Revise the entries below by replacing each occurrence of "Individual score" with "Individual mark", leaving everything else unchanged.
-*-*-
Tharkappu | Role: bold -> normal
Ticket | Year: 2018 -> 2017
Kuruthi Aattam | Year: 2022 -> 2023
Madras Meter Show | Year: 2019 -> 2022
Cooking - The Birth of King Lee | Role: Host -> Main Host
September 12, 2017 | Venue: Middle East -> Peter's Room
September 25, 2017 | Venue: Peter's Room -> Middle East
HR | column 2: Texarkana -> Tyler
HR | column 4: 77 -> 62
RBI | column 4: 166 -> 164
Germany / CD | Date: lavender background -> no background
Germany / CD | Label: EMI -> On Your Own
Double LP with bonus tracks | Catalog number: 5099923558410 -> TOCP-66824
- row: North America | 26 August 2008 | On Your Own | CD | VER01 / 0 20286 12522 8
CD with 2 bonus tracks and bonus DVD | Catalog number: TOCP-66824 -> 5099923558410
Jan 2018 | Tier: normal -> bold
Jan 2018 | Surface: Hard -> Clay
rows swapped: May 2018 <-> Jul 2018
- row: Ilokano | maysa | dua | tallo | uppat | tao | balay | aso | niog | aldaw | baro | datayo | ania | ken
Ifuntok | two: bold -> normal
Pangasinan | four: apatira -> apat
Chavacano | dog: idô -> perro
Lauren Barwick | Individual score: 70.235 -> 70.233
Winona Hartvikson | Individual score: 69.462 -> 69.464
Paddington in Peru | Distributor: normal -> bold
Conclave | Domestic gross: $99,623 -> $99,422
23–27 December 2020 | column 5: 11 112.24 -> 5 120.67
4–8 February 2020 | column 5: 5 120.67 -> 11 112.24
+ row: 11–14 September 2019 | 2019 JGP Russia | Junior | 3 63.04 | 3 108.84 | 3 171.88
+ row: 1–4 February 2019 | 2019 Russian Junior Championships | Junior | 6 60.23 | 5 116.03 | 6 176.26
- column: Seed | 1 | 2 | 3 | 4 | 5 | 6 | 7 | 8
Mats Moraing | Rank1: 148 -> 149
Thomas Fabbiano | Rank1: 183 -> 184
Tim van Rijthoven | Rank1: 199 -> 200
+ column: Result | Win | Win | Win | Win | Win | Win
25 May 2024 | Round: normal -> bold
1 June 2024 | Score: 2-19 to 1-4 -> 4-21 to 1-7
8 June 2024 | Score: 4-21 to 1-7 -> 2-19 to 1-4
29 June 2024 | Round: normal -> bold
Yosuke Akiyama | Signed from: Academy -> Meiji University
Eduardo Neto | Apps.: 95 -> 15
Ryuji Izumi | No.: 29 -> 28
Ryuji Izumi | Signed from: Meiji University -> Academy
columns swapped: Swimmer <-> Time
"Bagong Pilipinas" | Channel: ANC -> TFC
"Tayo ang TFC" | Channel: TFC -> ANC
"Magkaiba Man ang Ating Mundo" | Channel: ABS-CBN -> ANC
-*-*-
EXERCISE RESULT →
Tharkappu | Role: bold -> normal
Ticket | Year: 2018 -> 2017
Kuruthi Aattam | Year: 2022 -> 2023
Madras Meter Show | Year: 2019 -> 2022
Cooking - The Birth of King Lee | Role: Host -> Main Host
September 12, 2017 | Venue: Middle East -> Peter's Room
September 25, 2017 | Venue: Peter's Room -> Middle East
HR | column 2: Texarkana -> Tyler
HR | column 4: 77 -> 62
RBI | column 4: 166 -> 164
Germany / CD | Date: lavender background -> no background
Germany / CD | Label: EMI -> On Your Own
Double LP with bonus tracks | Catalog number: 5099923558410 -> TOCP-66824
- row: North America | 26 August 2008 | On Your Own | CD | VER01 / 0 20286 12522 8
CD with 2 bonus tracks and bonus DVD | Catalog number: TOCP-66824 -> 5099923558410
Jan 2018 | Tier: normal -> bold
Jan 2018 | Surface: Hard -> Clay
rows swapped: May 2018 <-> Jul 2018
- row: Ilokano | maysa | dua | tallo | uppat | tao | balay | aso | niog | aldaw | baro | datayo | ania | ken
Ifuntok | two: bold -> normal
Pangasinan | four: apatira -> apat
Chavacano | dog: idô -> perro
Lauren Barwick | Individual mark: 70.235 -> 70.233
Winona Hartvikson | Individual mark: 69.462 -> 69.464
Paddington in Peru | Distributor: normal -> bold
Conclave | Domestic gross: $99,623 -> $99,422
23–27 December 2020 | column 5: 11 112.24 -> 5 120.67
4–8 February 2020 | column 5: 5 120.67 -> 11 112.24
+ row: 11–14 September 2019 | 2019 JGP Russia | Junior | 3 63.04 | 3 108.84 | 3 171.88
+ row: 1–4 February 2019 | 2019 Russian Junior Championships | Junior | 6 60.23 | 5 116.03 | 6 176.26
- column: Seed | 1 | 2 | 3 | 4 | 5 | 6 | 7 | 8
Mats Moraing | Rank1: 148 -> 149
Thomas Fabbiano | Rank1: 183 -> 184
Tim van Rijthoven | Rank1: 199 -> 200
+ column: Result | Win | Win | Win | Win | Win | Win
25 May 2024 | Round: normal -> bold
1 June 2024 | Score: 2-19 to 1-4 -> 4-21 to 1-7
8 June 2024 | Score: 4-21 to 1-7 -> 2-19 to 1-4
29 June 2024 | Round: normal -> bold
Yosuke Akiyama | Signed from: Academy -> Meiji University
Eduardo Neto | Apps.: 95 -> 15
Ryuji Izumi | No.: 29 -> 28
Ryuji Izumi | Signed from: Meiji University -> Academy
columns swapped: Swimmer <-> Time
"Bagong Pilipinas" | Channel: ANC -> TFC
"Tayo ang TFC" | Channel: TFC -> ANC
"Magkaiba Man ang Ating Mundo" | Channel: ABS-CBN -> ANC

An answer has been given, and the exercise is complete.